**页面摘录:**

后台某维度统计语句
SELECT products_id, sku, px_id, sj_id, cat_path, COUNT(*) AS pv, COUNT(DISTINCT ip) AS ip_numbers, SUM(is_bounce) AS bounce_numbers, SUM(remain_time) AS remain_time FROM dm_pv_records_search WHERE 1 AND add_date >= '2014-02-26 10:00:00' AND products_id > 0 GROUP BY products_id,sku, px_id, sj_id, cat_path order by ip_numbers desc limit 0,20;
每次有同事在后台查询这类数据时,都反应数据非常慢,偶尔不能出来数据。
explain
+----+-------------+----------------------+-------+----------------------+----------+---------+------+---------+----------------------------------------------+ | id | select_type | table | type | possible_keys | key | key_len | ref | rows | Extra | +----+-------------+----------------------+-------+----------------------+----------+---------+------+---------+----------------------------------------------+ | 1 | SIMPLE | dm_pv_records_search | range | products_id,add_date | add_date | 8 | NULL | 12831019 | Using where; Using temporary; Using filesort | +----+-------------+----------------------+-------+----------------------+----------+---------+------+---------+----------------------------------------------+
这条语句索引使用是正确的,不过结果集及其大,而且需要对结果集group by操作。
观察该sql语句发现,sku,px_id,sj_id,cat_path四个字段为冗余字段,都可以从其他表连表获得。
而改sql又存在order by .. limit m,n,可知道后期结果集只有20个,更加适合后期连接相关表获取其他必要的字段sku,px_id,sj_id,cat_path。

**所给条目:**
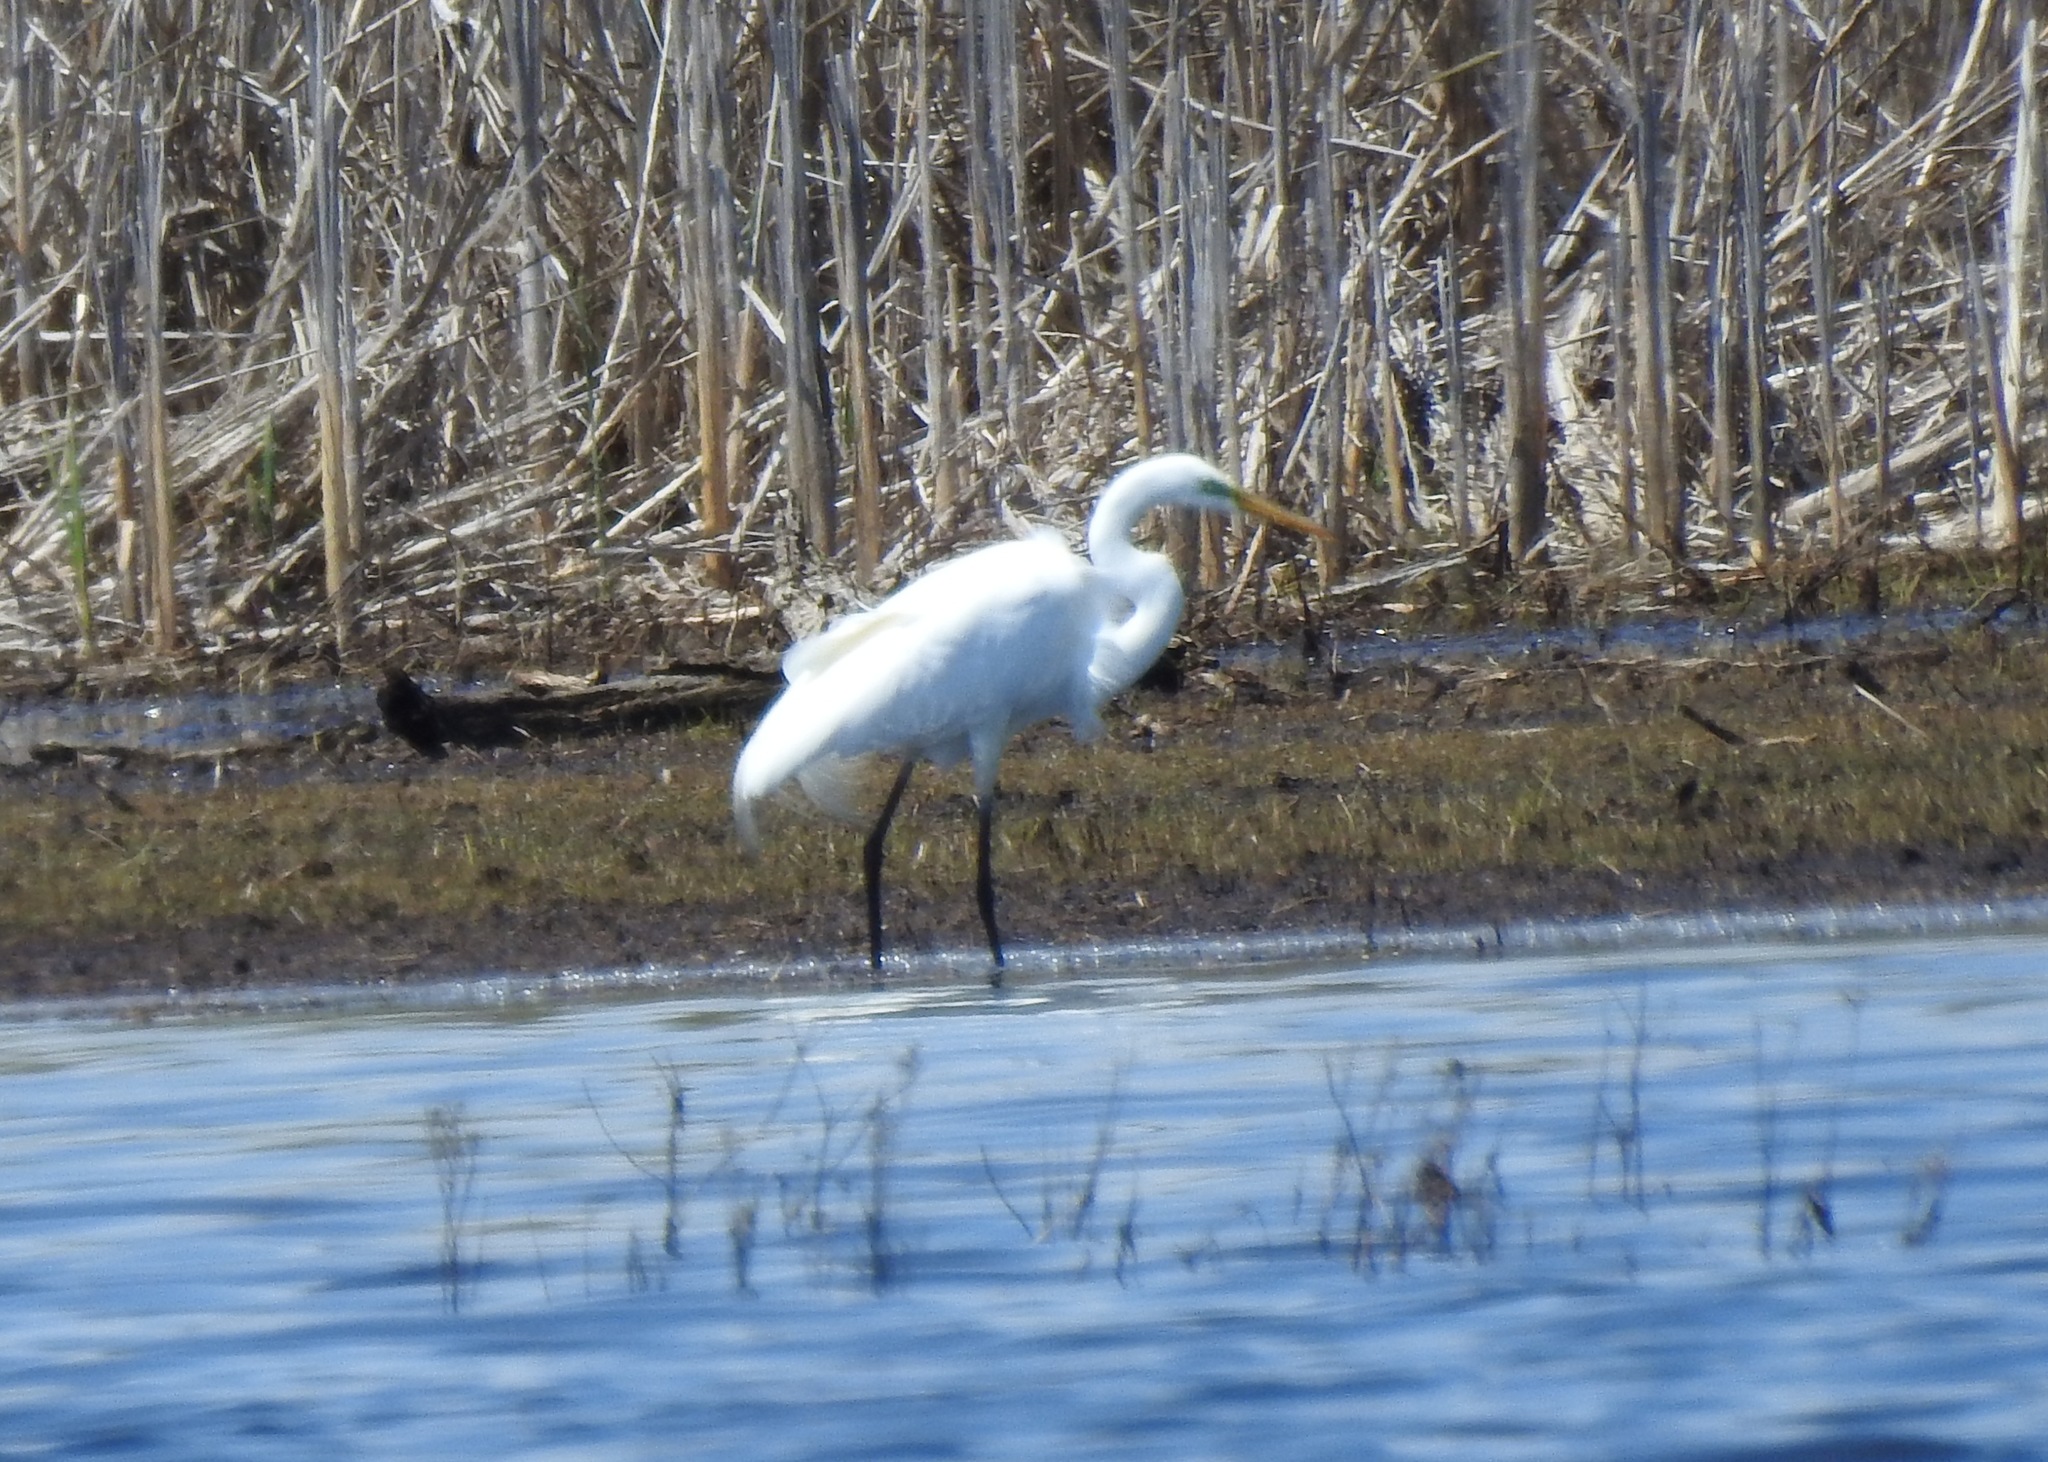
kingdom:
...
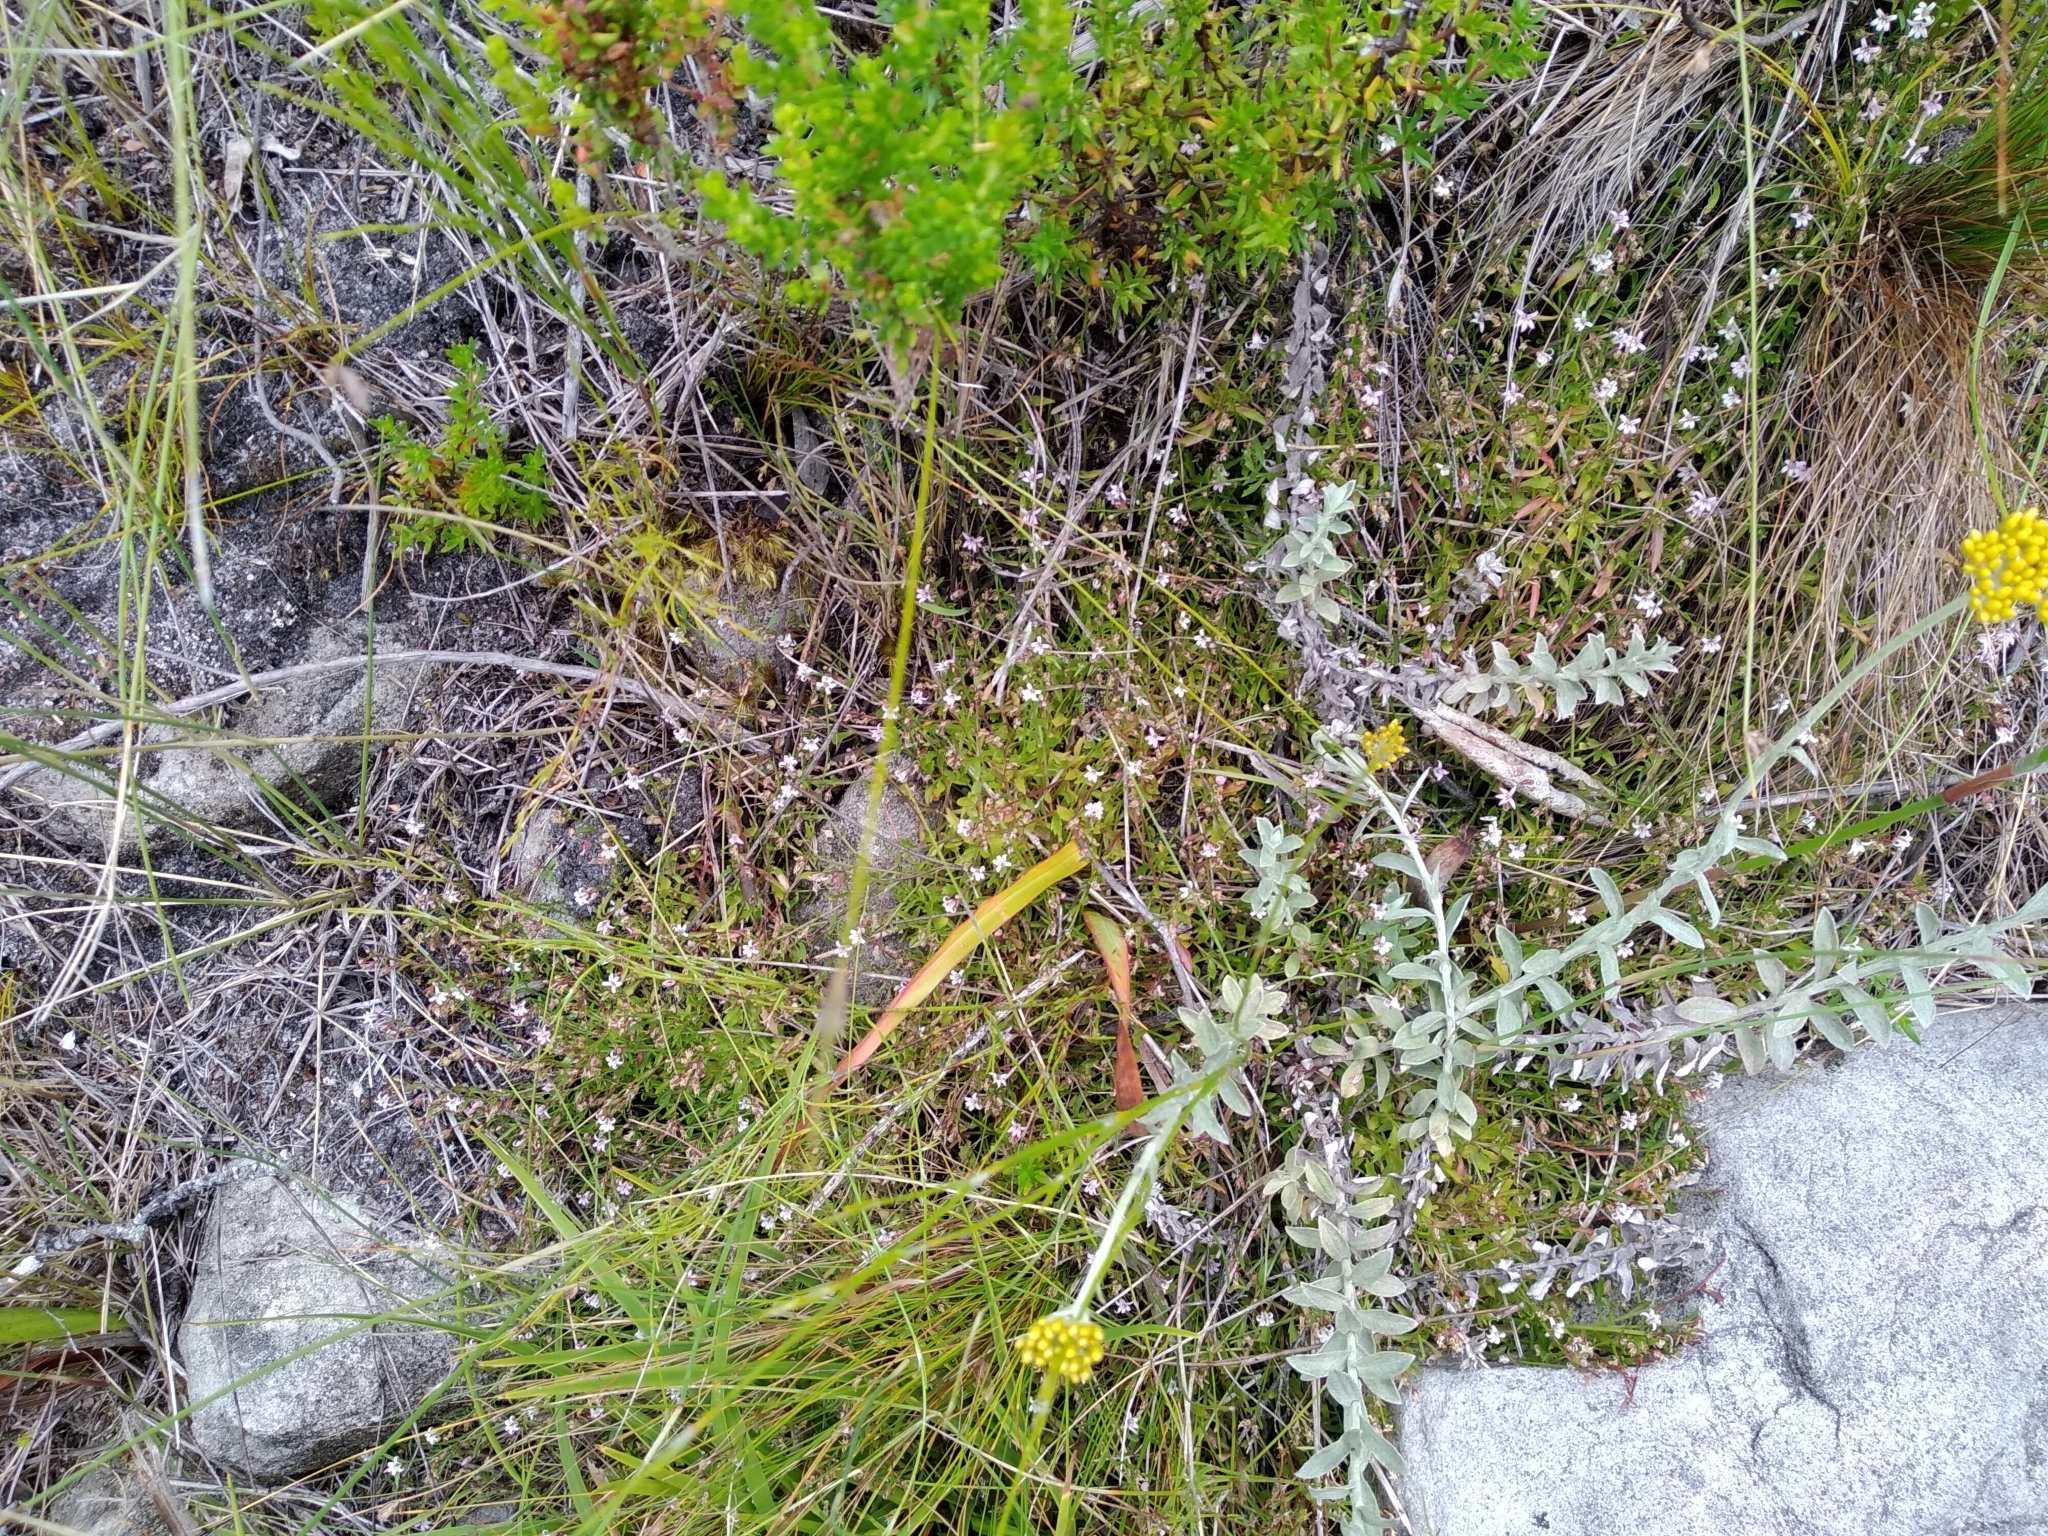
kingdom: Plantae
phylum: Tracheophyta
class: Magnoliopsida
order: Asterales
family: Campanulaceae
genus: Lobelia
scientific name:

**任务要求 1:**
根据页面摘录回答:
(a) 同事在后台查询这类数据时反映了什么情况?
(b) 哪四个字段被指出是冗余字段?
(c) 由于存在 order by .. limit m,n,后期结果集只有多少个?
**任务要求 2:**
把页面摘录中的这句话译成英文:"观察该sql语句发现,sku,px_id,sj_id,cat_path四个字段为冗余字段,都可以从其他表连表获得。"
**任务要求 3:**
列出页面摘录的SQL语句中用AS定义的全部别名。

**作答区 1:**
(a) 数据非常慢,偶尔不能出来数据。
(b) sku、px_id、sj_id、cat_path。
(c) 20个。

**作答区 2:**
Examining this SQL statement shows that the four fields sku, px_id, sj_id, and cat_path are redundant fields, and all of them can be obtained by joining other tables.

**作答区 3:**
pv
ip_numbers
bounce_numbers
remain_time